—Pourquoi posez-vous ces questions? demanda Blanche, décidément d’une indiscrétion un peu gênante.

—Pour savoir, répondit simplement M. Galoin, qui sourit encore pour atténuer la sécheresse de sa réponse.

—Je me demande, lui dis-je, pourquoi Larcier, qui ne savait pas l’anglais, est allé plutôt à Londres qu’en Belgique. Cela ne vous frappe pas?

—Non, dit M. Galoin. En ce moment, je ne pense pas à Larcier, je pense à retrouver Marteau. Il ne faut pas faire deux choses à la fois.

—Excusez-moi de vous poser des questions.

—Mais faites donc, faites donc! répondit-il. Cela ne me gêne en aucune façon. Ma profession est d’interroger, et il serait vraiment extraordinaire que je fisse des difficultés pour répondre. Je ne donnerais pas le bon exemple.

—Eh bien, je voulais vous demander si vous avez une idée quelconque pour retrouver ce Marteau à Londres. Ça me paraît terrible. Je sais bien qu’il y a des hôtels où les Français vont de préférence, mais si ce Marteau sait l’anglais, ce qui est bien probable, et qu’il veuille, sur l’ordre de Larcier, échapper aux recherches, je crois qu’il a plutôt dû descendre dans un hôtel purement anglais où ne vont pas d’ordinaire des Français, et qui ne se trouve pas spécialement signalé à l’attention de la police française... D’abord, est-il sûr que Marteau soit à Londres?

—C’est ce que nous verrons, répondit évasivement M. Galoin.

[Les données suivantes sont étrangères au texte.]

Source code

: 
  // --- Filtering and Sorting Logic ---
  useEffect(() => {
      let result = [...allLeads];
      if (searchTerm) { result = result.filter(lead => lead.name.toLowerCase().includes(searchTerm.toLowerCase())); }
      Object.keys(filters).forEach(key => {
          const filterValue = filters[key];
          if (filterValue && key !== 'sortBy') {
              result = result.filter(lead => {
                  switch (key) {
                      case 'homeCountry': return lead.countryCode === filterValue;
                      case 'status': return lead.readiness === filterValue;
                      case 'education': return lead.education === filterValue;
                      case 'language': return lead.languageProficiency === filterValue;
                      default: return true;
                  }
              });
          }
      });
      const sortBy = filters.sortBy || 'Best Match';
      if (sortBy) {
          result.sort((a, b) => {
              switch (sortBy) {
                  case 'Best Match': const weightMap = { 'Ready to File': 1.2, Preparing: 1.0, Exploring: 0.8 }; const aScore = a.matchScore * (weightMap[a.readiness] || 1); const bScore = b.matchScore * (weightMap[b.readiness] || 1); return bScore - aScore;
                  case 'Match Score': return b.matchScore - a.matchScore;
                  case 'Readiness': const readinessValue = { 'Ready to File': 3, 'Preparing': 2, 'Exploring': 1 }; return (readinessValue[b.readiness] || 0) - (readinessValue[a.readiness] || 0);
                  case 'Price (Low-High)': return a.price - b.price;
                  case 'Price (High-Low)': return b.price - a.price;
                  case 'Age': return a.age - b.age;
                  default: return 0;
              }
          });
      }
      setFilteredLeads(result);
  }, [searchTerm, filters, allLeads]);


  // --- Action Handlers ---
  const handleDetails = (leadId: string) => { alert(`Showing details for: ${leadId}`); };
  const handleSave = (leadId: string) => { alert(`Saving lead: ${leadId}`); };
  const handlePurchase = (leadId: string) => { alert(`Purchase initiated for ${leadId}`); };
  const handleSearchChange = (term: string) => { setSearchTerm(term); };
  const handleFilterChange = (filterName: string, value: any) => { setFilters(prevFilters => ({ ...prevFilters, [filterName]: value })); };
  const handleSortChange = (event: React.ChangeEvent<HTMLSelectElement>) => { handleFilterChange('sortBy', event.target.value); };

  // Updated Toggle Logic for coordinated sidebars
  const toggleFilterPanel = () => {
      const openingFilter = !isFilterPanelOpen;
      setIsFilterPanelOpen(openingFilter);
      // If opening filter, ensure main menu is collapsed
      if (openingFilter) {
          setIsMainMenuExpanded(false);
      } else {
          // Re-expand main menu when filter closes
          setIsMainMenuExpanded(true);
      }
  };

Il me sembla qu’il devait avoir quelques indices, car, lorsqu’il ne savait rien, il le disait. J’arrivais peu à peu à le connaître. Je me dis qu’à ce moment, précisément, il couvait sans doute une de ces idées naissantes, qu’il ne voulait pas me montrer pour ne pas risquer d’affaiblir la foi qu’il commençait à avoir en elle.

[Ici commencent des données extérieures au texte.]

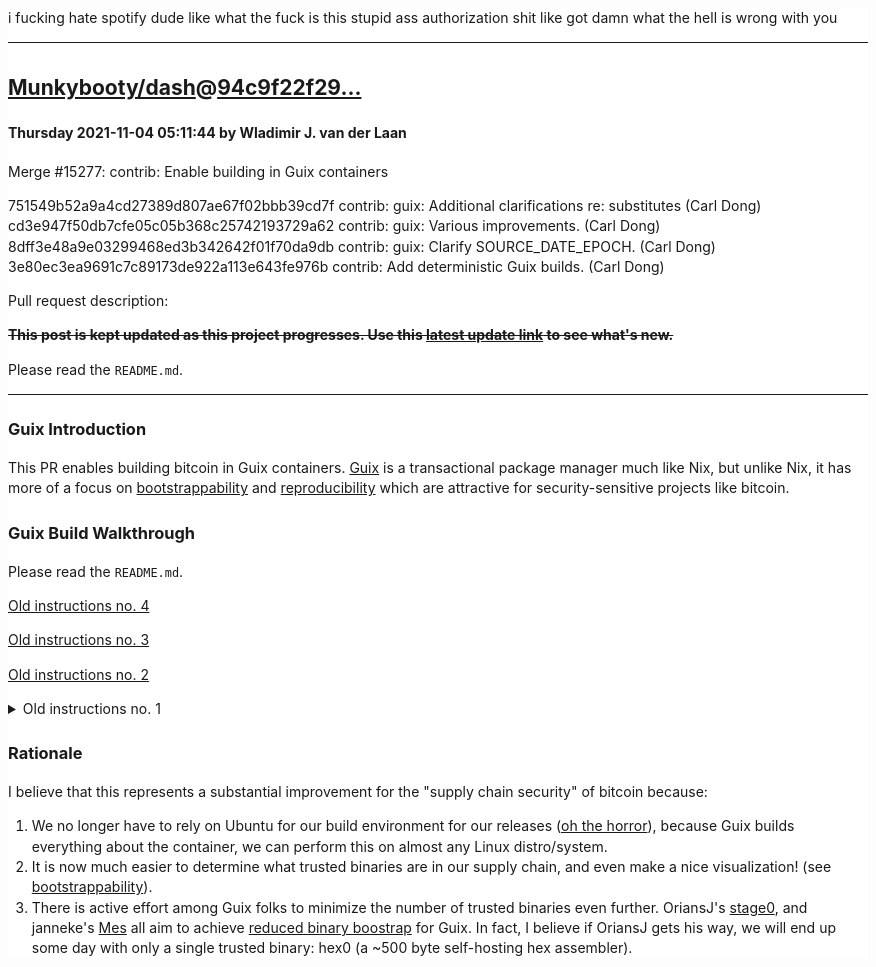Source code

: i fucking hate spotify dude like what the fuck is this stupid ass authorization shit like got damn what the hell is wrong with you

---
## [Munkybooty/dash](https://github.com/Munkybooty/dash)@[94c9f22f29...](https://github.com/Munkybooty/dash/commit/94c9f22f2939743c57d2b66e81f4dcdee31ec7de)
#### Thursday 2021-11-04 05:11:44 by Wladimir J. van der Laan

Merge #15277: contrib: Enable building in Guix containers

751549b52a9a4cd27389d807ae67f02bbb39cd7f contrib: guix: Additional clarifications re: substitutes (Carl Dong)
cd3e947f50db7cfe05c05b368c25742193729a62 contrib: guix: Various improvements. (Carl Dong)
8dff3e48a9e03299468ed3b342642f01f70da9db contrib: guix: Clarify SOURCE_DATE_EPOCH. (Carl Dong)
3e80ec3ea9691c7c89173de922a113e643fe976b contrib: Add deterministic Guix builds. (Carl Dong)

Pull request description:

  ~~**This post is kept updated as this project progresses. Use this [latest update link](https://github.com/bitcoin/bitcoin/pull/15277#issuecomment-497303718) to see what's new.**~~

  Please read the `README.md`.

  -----

  ### Guix Introduction

  This PR enables building bitcoin in Guix containers. [Guix](https://www.gnu.org/software/guix/manual/en/html_node/Features.html) is a transactional package manager much like Nix, but unlike Nix, it has more of a focus on [bootstrappability](https://www.gnu.org/software/guix/manual/en/html_node/Bootstrapping.html) and [reproducibility](https://www.gnu.org/software/guix/blog/tags/reproducible-builds/) which are attractive for security-sensitive projects like bitcoin.

  ### Guix Build Walkthrough

  Please read the `README.md`.

  [Old instructions no. 4](https://github.com/bitcoin/bitcoin/pull/15277#issuecomment-497303718)

  [Old instructions no. 3](https://github.com/bitcoin/bitcoin/pull/15277#issuecomment-493827011)

  [Old instructions no. 2](https://github.com/bitcoin/bitcoin/pull/15277#issuecomment-471658439)

  <details><summary>Old instructions no. 1</summary></details>

  ### Rationale

  I believe that this represents a substantial improvement for the "supply chain security" of bitcoin because:

  1. We no longer have to rely on Ubuntu for our build environment for our releases ([oh the horror](https://github.com/bitcoin/bitcoin/blob/72bd4ab867e3be0d8410403d9641c08288d343e3/contrib/gitian-descriptors/gitian-linux.yml#L10)), because Guix builds everything about the container, we can perform this on almost any Linux distro/system.
  2. It is now much easier to determine what trusted binaries are in our supply chain, and even make a nice visualization! (see [bootstrappability](https://www.gnu.org/software/guix/manual/en/html_node/Bootstrapping.html)).
  3. There is active effort among Guix folks to minimize the number of trusted binaries even further. OriansJ's [stage0](https://github.com/oriansj/stage0), and janneke's [Mes](https://www.gnu.org/software/mes/) all aim to achieve [reduced binary boostrap](http://joyofsource.com/reduced-binary-seed-bootstrap.html) for Guix. In fact, I believe if OriansJ gets his way, we will end up some day with only a single trusted binary: hex0 (a ~500 byte self-hosting hex assembler).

Nous cessâmes de parler de l’affaire Larcier. Je me rapprochai de Blanche et nous nous mîmes à causer amicalement tout bas, non sans remarquer de temps en temps un coup d’œil furtif à M. Galoin. Nous nous sentions gênés l’un et l’autre. Il y avait entre nous quelque chose d’inexpliqué, et tant qu’un tiers ne s’était pas trouvé avec nous, nous n’avions pas été troublés; mais maintenant que notre intimité avait pour témoin l’œil inquisiteur de M. Galoin, nous n’étions plus aussi tranquilles.